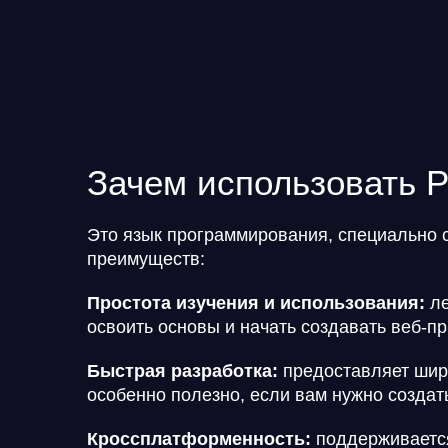
Зачем использовать P
Это язык программирования, специально
преимуществ:
Простота изучения и использования:
ле
освоить основы и начать создавать веб-п
Быстрая разработка:
предоставляет широ
особенно полезно, если вам нужно создат
Кроссплатформенность:
поддерживается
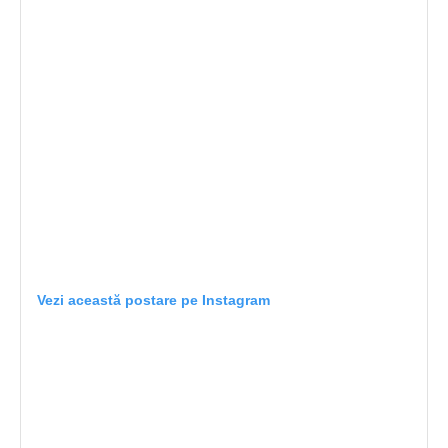
Vezi această postare pe Instagram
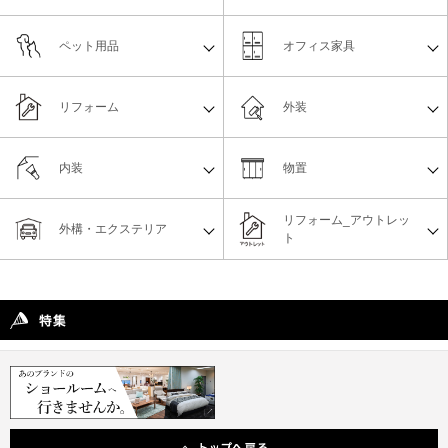
ペット用品
オフィス家具
リフォーム
外装
内装
物置
リフォーム_アウトレッ
外構・エクステリア
ト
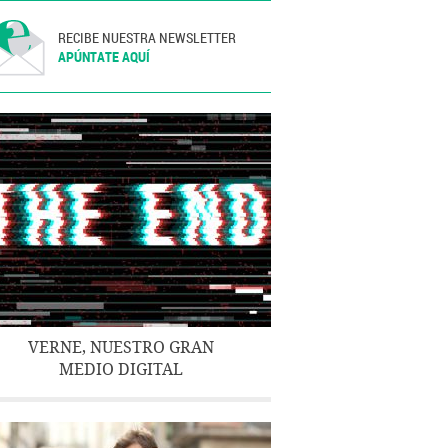
RECIBE NUESTRA NEWSLETTER
APÚNTATE AQUÍ
VERNE, NUESTRO GRAN
MEDIO DIGITAL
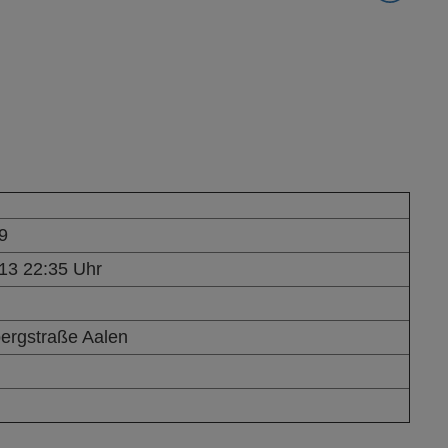
9
13 22:35 Uhr
ergstraße Aalen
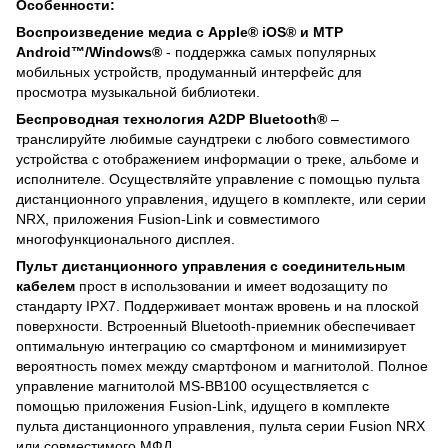
Особенности:
Воспроизведение медиа с Apple® iOS® и MTP
Android™/Windows®
- поддержка самых популярных
мобильных устройств, продуманный интерфейс для
просмотра музыкальной библиотеки.
Беспроводная технология A2DP Bluetooth®
–
транслируйте любимые саундтреки с любого совместимого
устройства с отображением информации о треке, альбоме и
исполнителе. Осуществляйте управление с помощью пульта
дистанционного управления, идущего в комплекте, или серии
NRX, приложения Fusion-Link и совместимого
многофункционального дисплея.
Пульт дистанционного управления с соединительным
кабелем
прост в использовании и имеет водозащиту по
стандарту IPX7. Поддерживает монтаж вровень и на плоской
поверхности. Встроенный Bluetooth-приемник обеспечивает
оптимальную интеграцию со смартфоном и минимизирует
вероятность помех между смартфоном и магнитолой. Полное
управление магнитолой MS-BB100 осуществляется с
помощью приложения Fusion-Link, идущего в комплекте
пульта дистанционного управления, пульта серии Fusion NRX
или совместимого МФД.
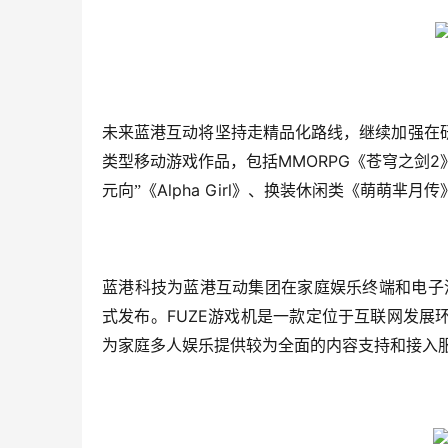
未来蓝港互动将坚持走精品化路线，继续加强在
MMORPG
2
类型移动游戏作品，包括
《苍穹之剑
Alpha Girl
元向”《
》、换装休闲类《萌萌芈月传
蓝港科技为蓝港互动集团在家庭娱乐终端和电子
FUZE
式发布。
游戏机是一款定位于互联网发展
为家庭多人娱乐提供较为全面的内容支持和接入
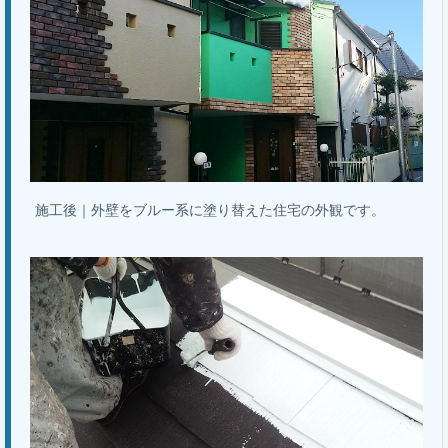
施工後｜外壁をブルー系に塗り替えた住宅の外観です。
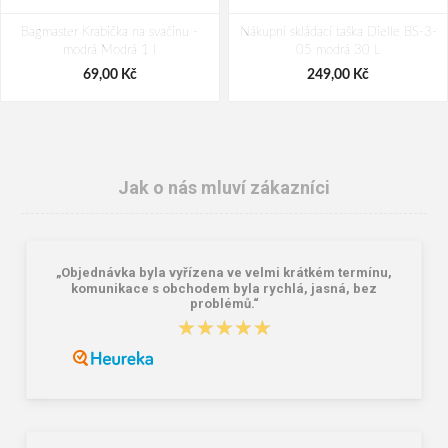
Bagmaster Krabička na svačinu -
Nákupní skládací taška Dielle BS-3-
modrá Modrá 1 l
05 modrá 30 L
69,00 Kč
249,00 Kč
Jak o nás mluví zákazníci
„Objednávka byla vyřízena ve velmi krátkém termínu,
komunikace s obchodem byla rychlá, jasná, bez
problémů.“
★★★★★
★★★★★
Granite 5 21747-19 Sluneční brýle
Bagmaster SÁČEK PRIM 22 A školní
na přezůvky / tělocvik - medvídek
Růžová 1.2 l
381,00 Kč
59,00 Kč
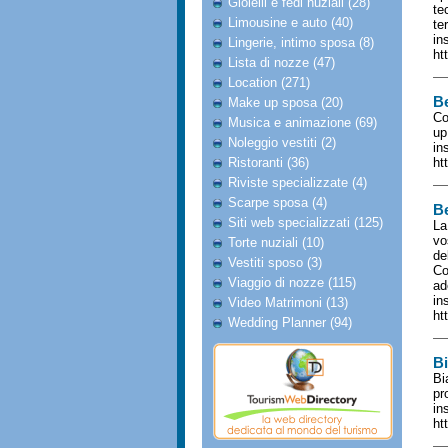
Gioielli e fedi nuziali (28)
te
Limousine e auto (40)
te
in
Lingerie, intimo sposa (8)
ht
Lista di nozze (47)
Location (271)
B
Make up sposa (20)
Co
Musica e animazione (69)
up
Noleggio vestiti (2)
in
Ristoranti (36)
ht
Riviste specializzate (4)
Scarpe sposa (4)
B
Siti web specializzati (125)
La
vo
Torte nuziali (10)
de
Vestiti sposo (3)
Co
Viaggio di nozze (115)
ad
in
Video Matrimoni (13)
ht
Wedding Planner (94)
Bi
Bi
pr
in
ht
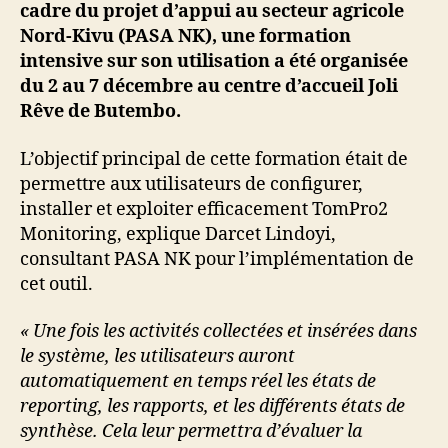
cadre du projet d’appui au secteur agricole
Nord-Kivu (PASA NK), une formation
intensive sur son utilisation a été organisée
du 2 au 7 décembre au centre d’accueil Joli
Rêve de Butembo.
L’objectif principal de cette formation était de
permettre aux utilisateurs de configurer,
installer et exploiter efficacement TomPro2
Monitoring, explique Darcet Lindoyi,
consultant PASA NK pour l’implémentation de
cet outil.
« Une fois les activités collectées et insérées dans
le système, les utilisateurs auront
automatiquement en temps réel les états de
reporting, les rapports, et les différents états de
synthèse. Cela leur permettra d’évaluer la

┄┄┄┄┄┄┄┄┄┄┄┄┄┄┄┄┄┄┄┄

(Problem statement)
Please transcribe, with no additions, the lines starting at the one that contains "Location (271)" and running through the last line of the entries, inclusive. Leave the pictures out.

(Reply to the task)
Location (271)
B
Make up sposa (20)
Co
Musica e animazione (69)
up
Noleggio vestiti (2)
in
Ristoranti (36)
ht
Riviste specializzate (4)
Scarpe sposa (4)
B
Siti web specializzati (125)
La
vo
Torte nuziali (10)
de
Vestiti sposo (3)
Co
Viaggio di nozze (115)
ad
in
Video Matrimoni (13)
ht
Wedding Planner (94)
Bi
Bi
pr
in
ht
cadre du projet d’appui au secteur agricole
Nord-Kivu (PASA NK), une formation
intensive sur son utilisation a été organisée
du 2 au 7 décembre au centre d’accueil Joli
Rêve de Butembo.
L’objectif principal de cette formation était de
permettre aux utilisateurs de configurer,
installer et exploiter efficacement TomPro2
Monitoring, explique Darcet Lindoyi,
consultant PASA NK pour l’implémentation de
cet outil.
« Une fois les activités collectées et insérées dans
le système, les utilisateurs auront
automatiquement en temps réel les états de
reporting, les rapports, et les différents états de
synthèse. Cela leur permettra d’évaluer la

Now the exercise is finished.